- _What is expected_:
With the pictures removed, the data below must be transcribed in full and exactly.

- _Data for this task_:
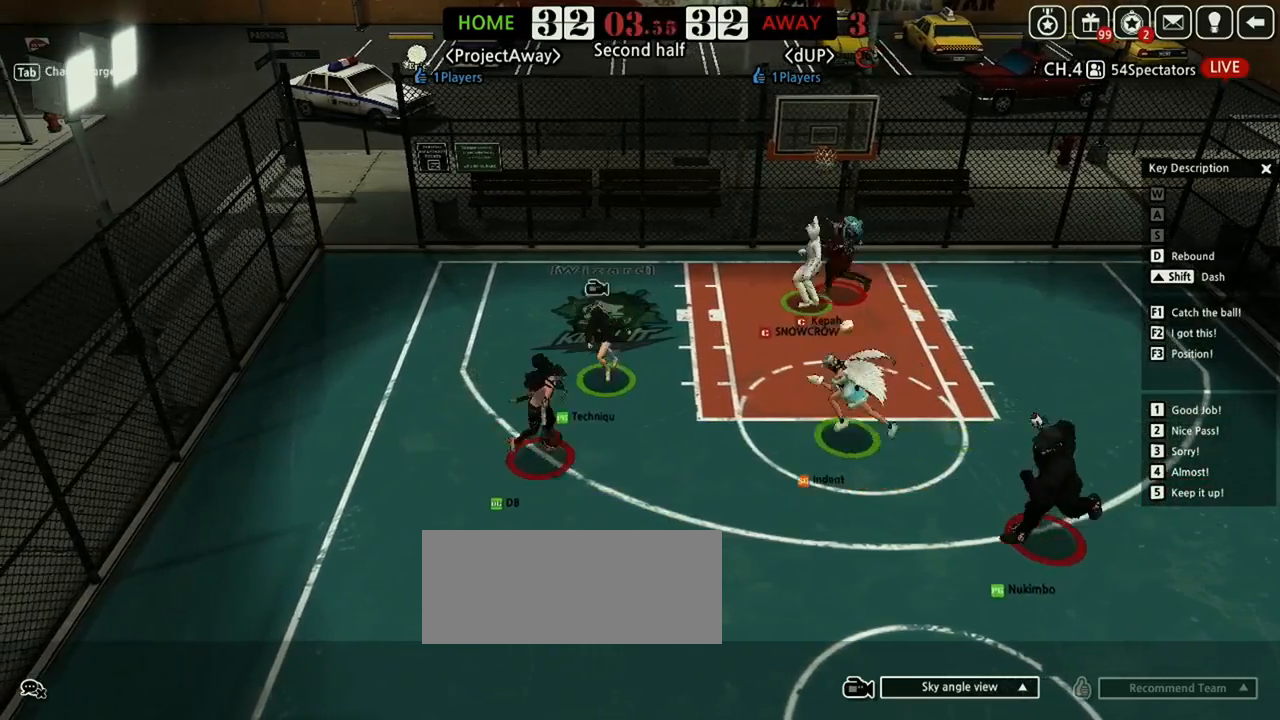
{"keys": ["right", "up"], "events": [[229, "down", "up"], [229, "left", "down"], [229, "right", "up"], [292, "left", "up"], [292, "w", "down"], [333, "right", "down"], [333, "w", "up"], [396, "up", "down"], [396, "w", "down"], [500, "w", "up"]]}
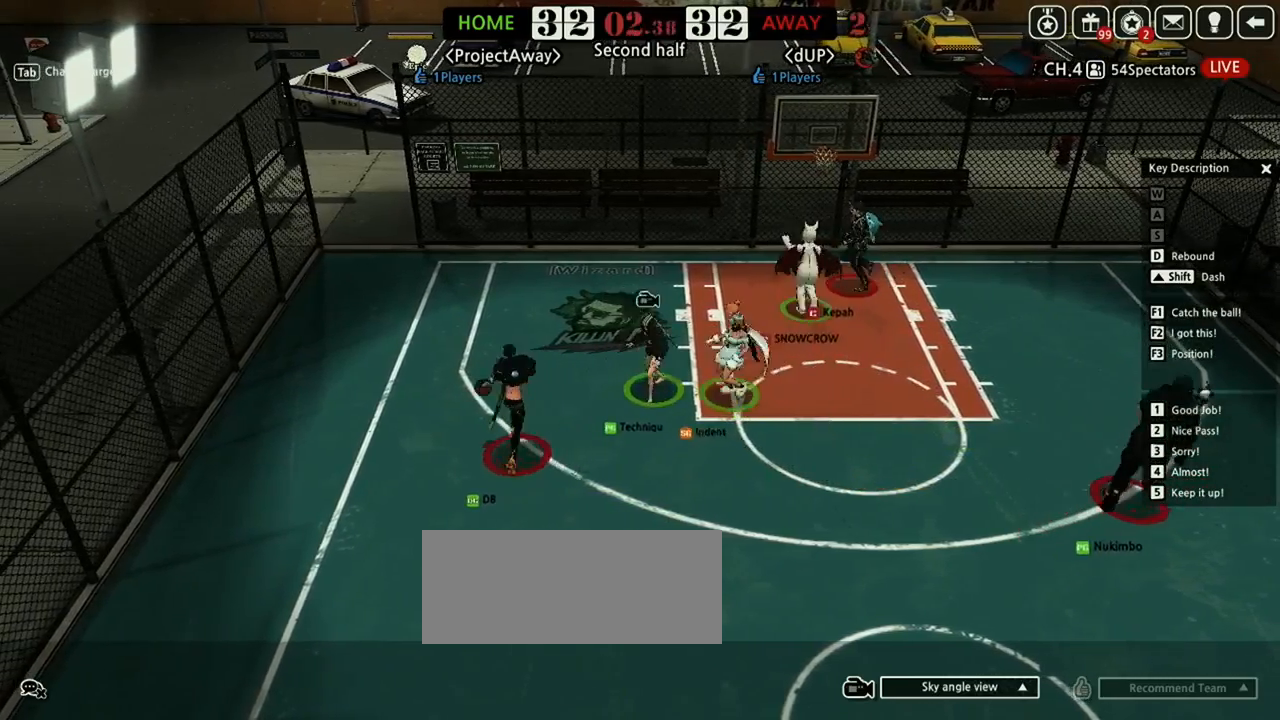
{"keys": ["down", "right", "w"], "events": [[42, "right", "up"], [104, "up", "up"], [167, "left", "down"], [188, "down", "down"], [375, "down", "up"], [375, "left", "up"], [375, "right", "down"], [458, "right", "up"], [500, "down", "down"], [500, "right", "down"], [500, "w", "down"]]}
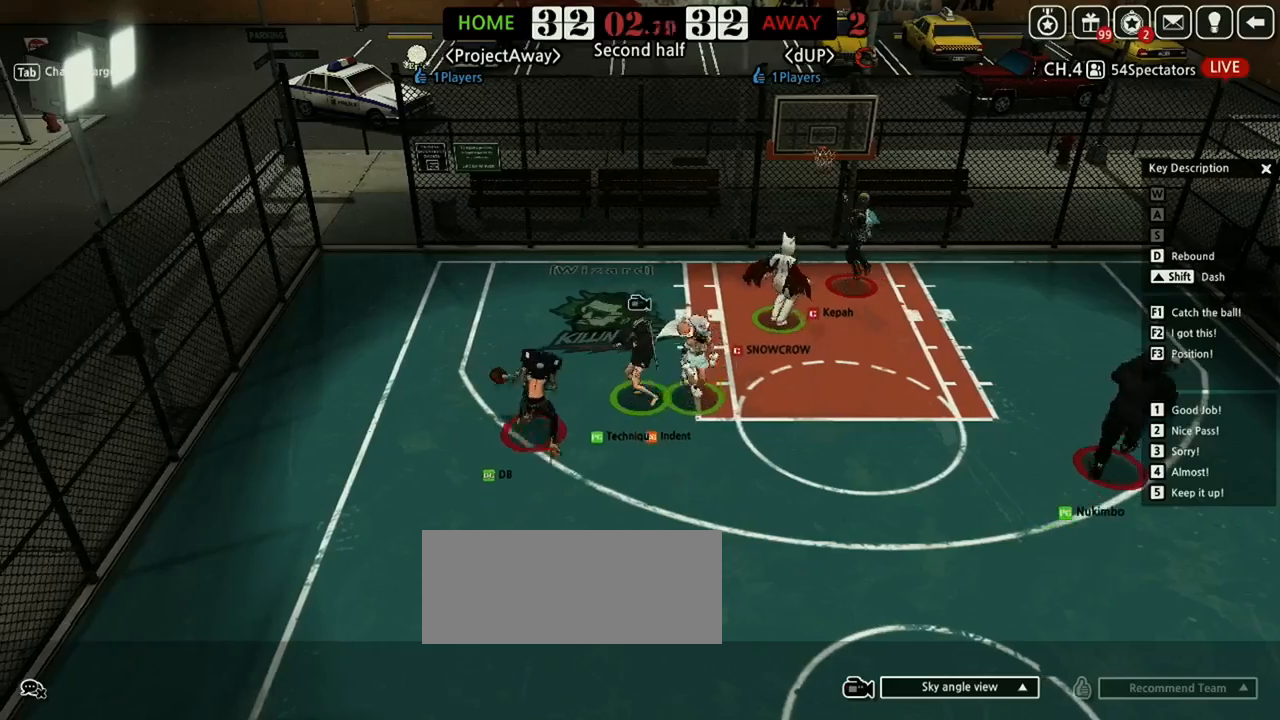
{"keys": ["up"], "events": [[62, "down", "up"], [83, "w", "up"], [208, "up", "down"], [229, "left", "down"], [229, "right", "up"], [292, "left", "up"]]}
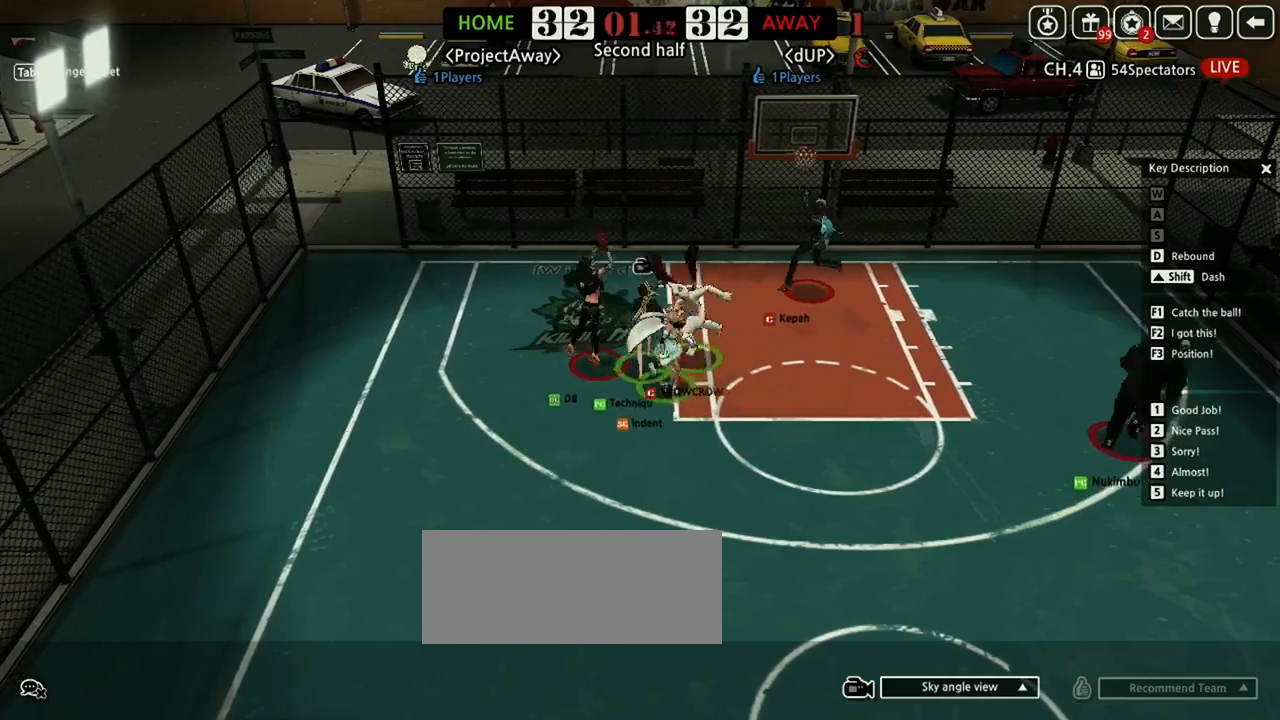
{"keys": [], "events": [[104, "d", "down"], [229, "d", "up"], [271, "up", "up"]]}
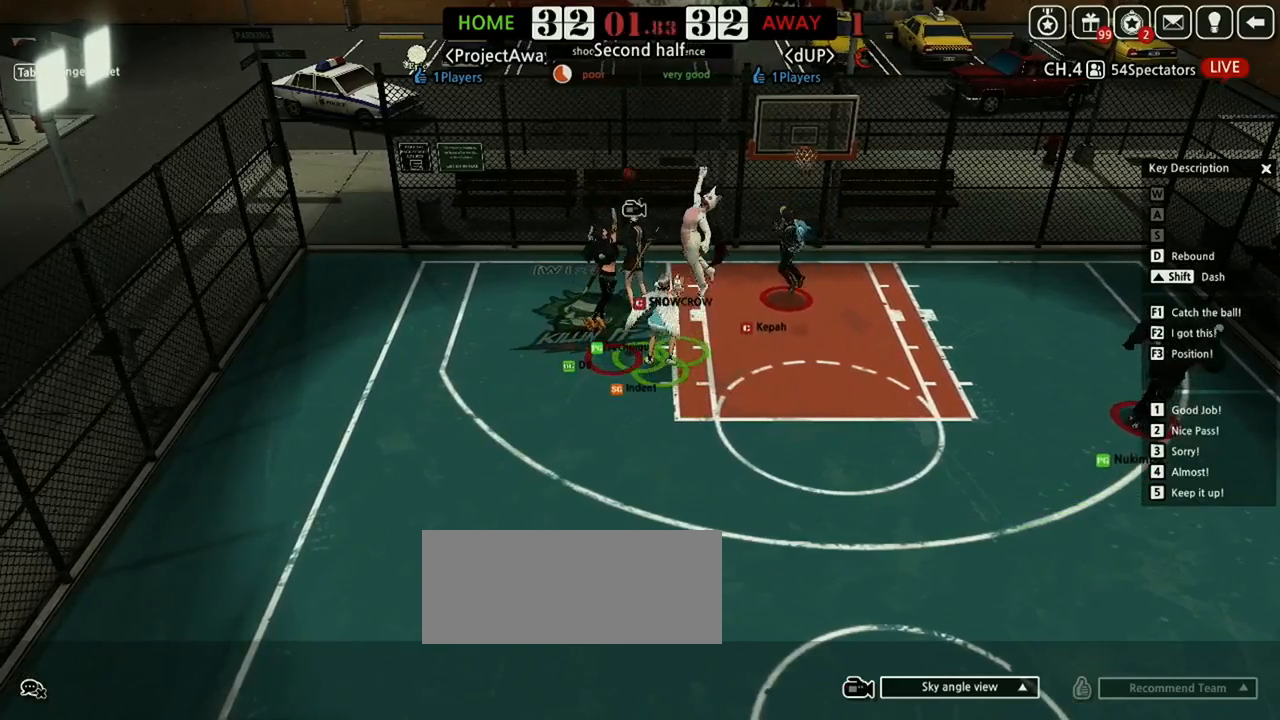
{"keys": [], "events": []}
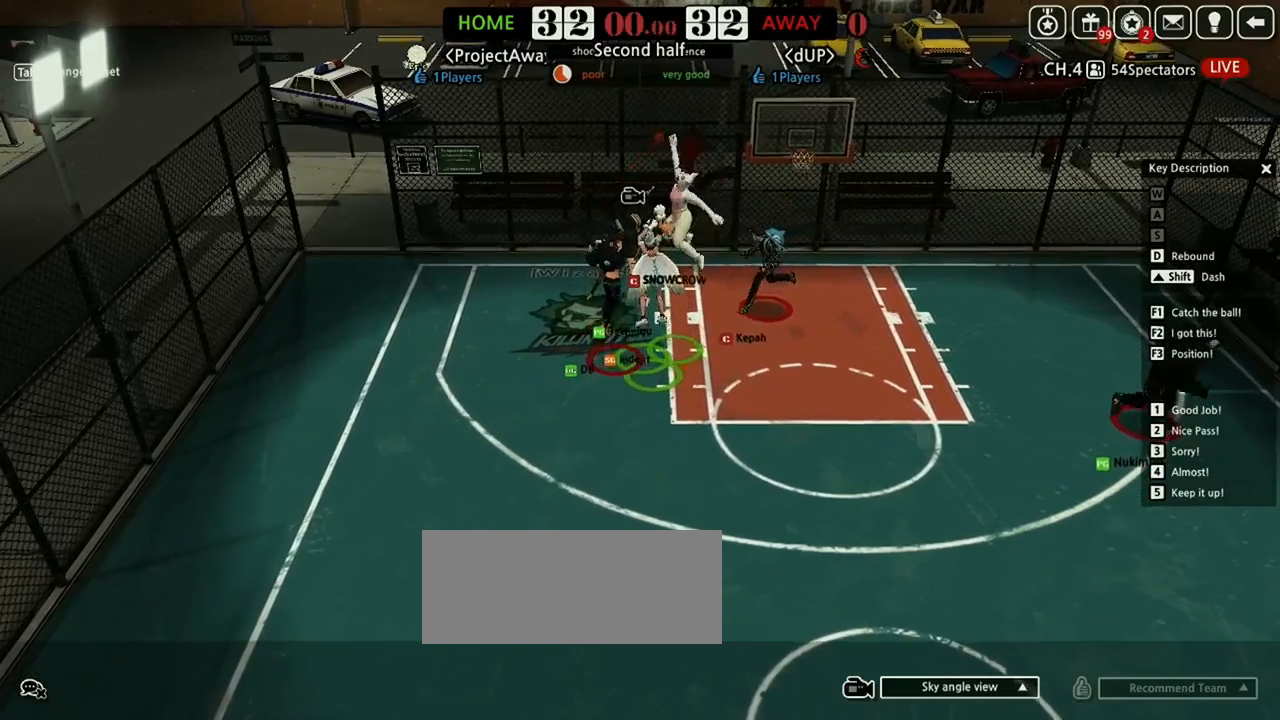
{"keys": [], "events": []}
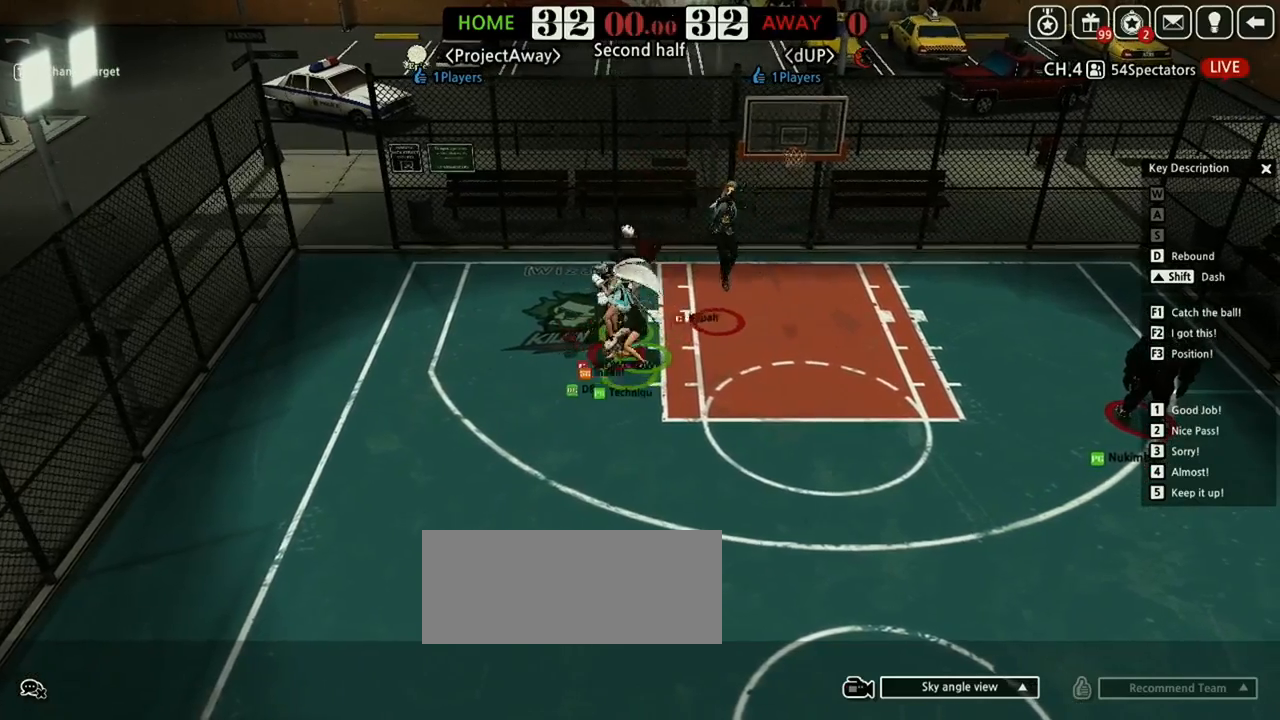
{"keys": ["left"], "events": [[354, "left", "down"]]}
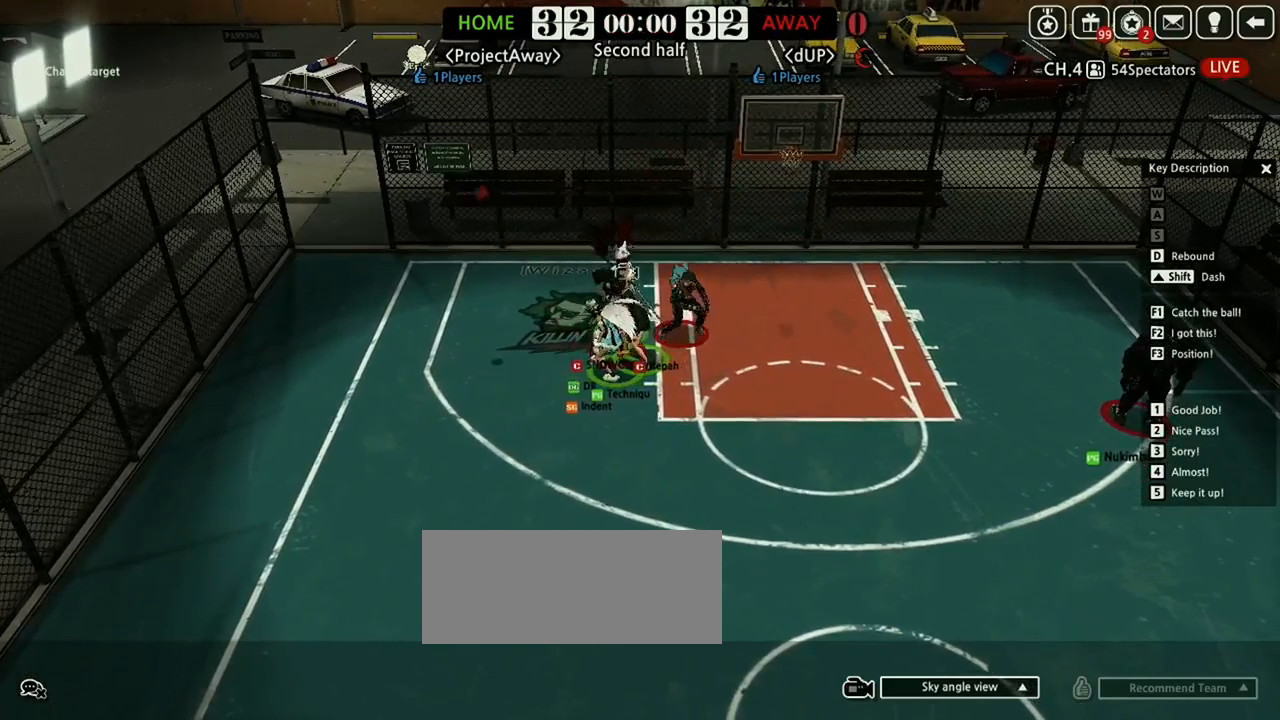
{"keys": ["down", "left"], "events": [[500, "down", "down"]]}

- _Exercise answer_:
{"keys": ["right", "up"], "events": [[229, "down", "up"], [229, "left", "down"], [229, "right", "up"], [292, "left", "up"], [292, "w", "down"], [333, "right", "down"], [333, "w", "up"], [396, "up", "down"], [396, "w", "down"], [500, "w", "up"]]}
{"keys": ["down", "right", "w"], "events": [[42, "right", "up"], [104, "up", "up"], [167, "left", "down"], [188, "down", "down"], [375, "down", "up"], [375, "left", "up"], [375, "right", "down"], [458, "right", "up"], [500, "down", "down"], [500, "right", "down"], [500, "w", "down"]]}
{"keys": ["up"], "events": [[62, "down", "up"], [83, "w", "up"], [208, "up", "down"], [229, "left", "down"], [229, "right", "up"], [292, "left", "up"]]}
{"keys": [], "events": [[104, "d", "down"], [229, "d", "up"], [271, "up", "up"]]}
{"keys": [], "events": []}
{"keys": [], "events": []}
{"keys": ["left"], "events": [[354, "left", "down"]]}
{"keys": ["down", "left"], "events": [[500, "down", "down"]]}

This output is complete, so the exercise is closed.